- **BLOC DE TEXTE**
****
S’ils refusent de participer à des activités criminelles, les enfants sont maltraités par les adultes au sein de ces groupes, qui généralement les battent et les menacent de mort. « Une fois, ils m’ont dit de bander les yeux de quelqu’un que nous allions kidnapper », raconte un membre du gang de Tibwa âgé de 14 ans. « Quand j’ai refusé ils m’ont frappé à la tête avec une batte de base-ball et m’ont dit que si je n’obéissais pas, ils me tueraient. »

Ces enfants sont également confrontés à la violence de la police et des groupes rivaux, ainsi qu’à celle des groupes dits d’autodéfense. Entre janvier et juin, le Bureau intégré des Nations Unies en Haïti a documenté des cas d’exécutions sommaires et de lynchages d’enfants.

Tous les enfants interrogés par Human Rights Watch ont déclaré qu’ils voulaient quitter les groupes criminels. « Je veux quitter la rue et ne plus faire partie d’un groupe criminel », a déclaré un habitant de Carrefour âgé de 17 ans. « Je veux continuer à aller à l’école et retourner dans ma famille. » Mais les familles et les voisins rejettent et stigmatisent souvent les enfants qui reviennent, selon plusieurs responsables des droits humains.

Les premiers contingents de la MMAS, autorisée par les Nations Unies et dirigée par le Kenya, sont arrivés fin juin pour aider la police nationale haïtienne à rétablir la sécurité. Des travailleurs humanitaires et des enfants impliqués dans les activités de plusieurs groupes criminels ont déclaré à Human Rights Watch qu’ils espéraient que le plan de sécurité du gouvernement répondrait aux besoins spécifiques des enfants dans le cadre d’une approche centrée sur la protection.

Des agences de l’ONU, des organisations locales et des entités gouvernementales telles que l’Institut du Bien-être social et de Recherches ont lancé des initiatives destinées à soutenir les enfants anciennement associés à des groupes criminels. Mais le gouvernement ne dispose pas d’une stratégie globale et a besoin de davantage de ressources pour s’assurer que tous les enfants bénéficient d’une protection, notamment grâce à l’accès à l’éducation, à des voies légales leur permettant de quitter ces groupes, et à l’accès à la justice. Le gouvernement de transition s’est engagé à relever ce défi selon le Premier ministre et d’autres responsables gouvernementaux, mais il est urgent de renforcer le soutien international à ces initiatives.
****
- **CONSIGNE**
D'après le texte sur les enfants des groupes criminels en Haïti :
1. Quel âge a le membre du gang de Tibwa qui raconte avoir été frappé avec une batte de base-ball ?
2. Entre quels mois le Bureau intégré des Nations Unies en Haïti a-t-il documenté des exécutions sommaires et des lynchages d'enfants ?
3. Quel pays dirige la MMAS ?
Ce matériel provient d'une autre source que le texte.

- **DONNÉES D'ENTRÉE**
****
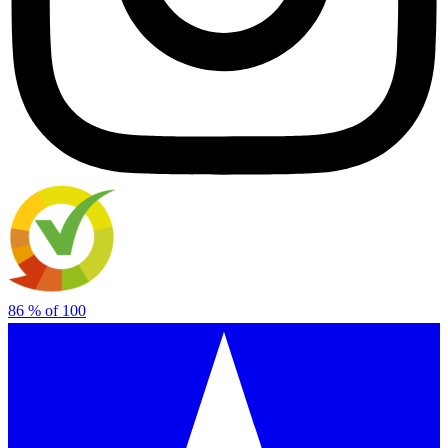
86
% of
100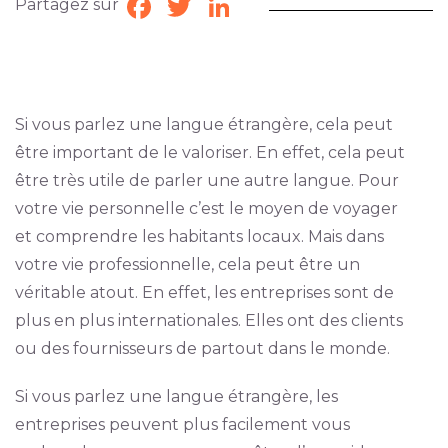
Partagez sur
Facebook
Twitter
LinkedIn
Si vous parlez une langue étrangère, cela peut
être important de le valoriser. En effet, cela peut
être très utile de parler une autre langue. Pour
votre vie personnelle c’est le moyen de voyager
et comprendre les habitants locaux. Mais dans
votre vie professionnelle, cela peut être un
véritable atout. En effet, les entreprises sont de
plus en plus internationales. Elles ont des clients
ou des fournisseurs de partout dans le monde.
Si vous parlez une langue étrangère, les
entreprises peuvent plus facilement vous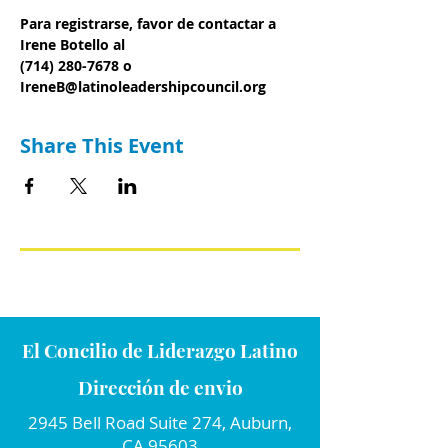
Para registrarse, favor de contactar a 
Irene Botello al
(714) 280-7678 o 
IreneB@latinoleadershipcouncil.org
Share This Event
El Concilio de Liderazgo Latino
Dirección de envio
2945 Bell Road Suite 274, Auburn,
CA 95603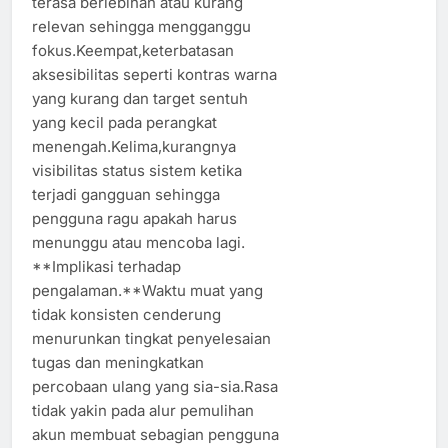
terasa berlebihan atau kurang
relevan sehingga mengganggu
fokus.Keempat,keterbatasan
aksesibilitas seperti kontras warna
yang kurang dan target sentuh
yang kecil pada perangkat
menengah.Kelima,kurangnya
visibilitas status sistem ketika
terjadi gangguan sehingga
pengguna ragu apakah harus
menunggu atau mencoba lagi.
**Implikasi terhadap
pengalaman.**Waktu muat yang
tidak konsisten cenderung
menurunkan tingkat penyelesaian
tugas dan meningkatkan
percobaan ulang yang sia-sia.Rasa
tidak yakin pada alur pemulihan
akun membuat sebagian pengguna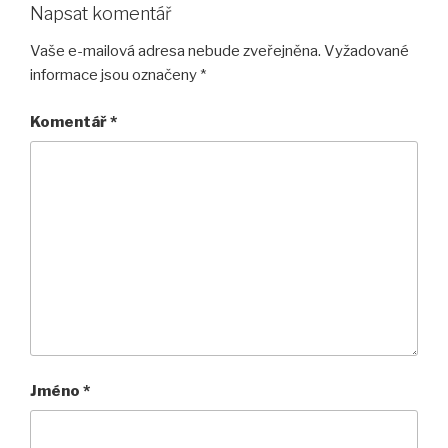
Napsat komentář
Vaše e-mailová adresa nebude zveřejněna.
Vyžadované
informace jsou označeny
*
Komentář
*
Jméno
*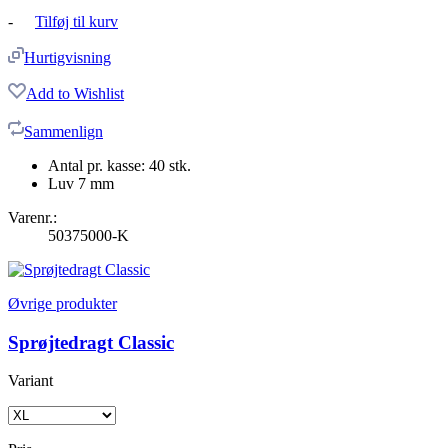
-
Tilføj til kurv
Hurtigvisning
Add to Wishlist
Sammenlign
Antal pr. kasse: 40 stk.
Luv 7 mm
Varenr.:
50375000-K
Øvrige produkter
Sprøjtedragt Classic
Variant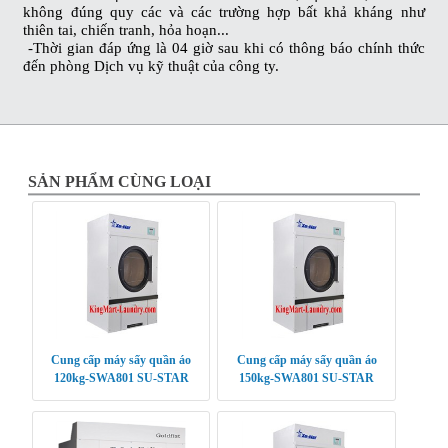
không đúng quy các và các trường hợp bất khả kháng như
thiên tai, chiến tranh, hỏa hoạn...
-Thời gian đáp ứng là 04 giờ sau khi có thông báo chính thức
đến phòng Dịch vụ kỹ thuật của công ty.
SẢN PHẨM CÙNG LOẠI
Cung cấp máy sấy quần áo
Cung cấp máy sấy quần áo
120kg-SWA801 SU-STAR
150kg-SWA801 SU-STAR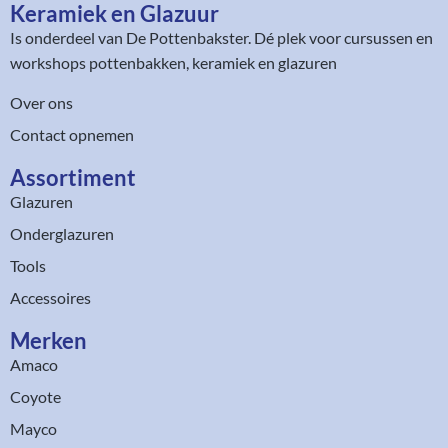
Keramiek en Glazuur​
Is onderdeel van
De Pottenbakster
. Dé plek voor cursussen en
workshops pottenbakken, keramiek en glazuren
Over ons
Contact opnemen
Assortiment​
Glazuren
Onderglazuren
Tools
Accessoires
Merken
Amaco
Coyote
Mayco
****
- **RÉPONSE ATTENDUE**
1. 14 ans.
2. Entre janvier et juin.
3. Le Kenya.